MTN Nigeria’s financial technology arm is fast becoming one of the company’s biggest growth engines.
The FinTech unit, which includes Yello Digital Financial Services and MoMo Payment Service Bank, generated ₦131.6 billion in revenue in the first nine months of 2025, a 72.5% increase from the same period last year. The division now contributes a meaningful share of group revenue, positioning MTN as a growing force in Nigeria’s digital finance sector.
MTN said the growth came from a rise in active wallets and transaction volumes, supported by its large subscriber base.
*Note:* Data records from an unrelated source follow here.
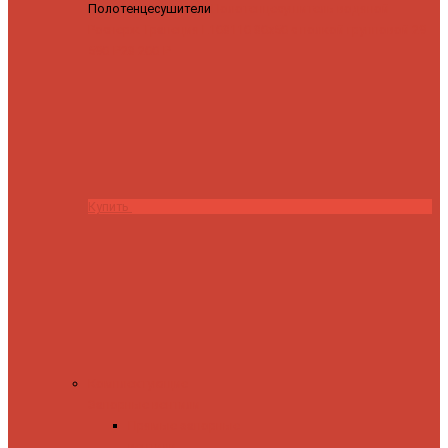
Полотенцесушители
Полотенцесушитель водяной
Роснерж Трапеция L108110 80x50 с полкой групповой
29
590 ₽
28 200 ₽
Купить
Комплектующие
Запорные вентили
Прямые запорные
вентили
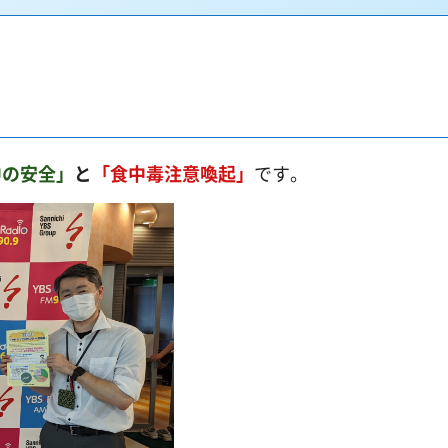
中の安全」
と
「食中毒注意喚起」
です。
The company had 85.4 million mobile subscribers as of September, including 55 million active data users.
Active wallets reached 2.9 million, up from 2.85 million at the end of 2024. MTN said it continues to focus on “quality and stickiness” by driving adoption of its MoMo app and expanding use cases such as payments, microloans, and insurance.
The company has built one of the most extensive agent networks in Nigeria through its Super-Agent and Payment Service Bank licences, allowing it to compete with traditional banks while reaching rural and underserved areas.
“MTN’s FinTech ecosystem is designed to make digital transactions simple, secure, and inclusive,” the company said in a statement. “We see financial inclusion as a major opportunity for growth.”
MTN reported ₦3.7 trillion in overall revenue and ₦1.1 trillion in pre-tax profit for the third quarter, marking a recovery from foreign exchange losses over the past two years.
Analysts say the FinTech business could soon be spun off into a standalone entity, similar to Safaricom’s M-Pesa model in Kenya. A separate listing, they said, could unlock significant shareholder value.
MTN first tracked FinTech revenue in 2015, when it made ₦8.8 billion. A decade later, the business has grown more than fifteenfold.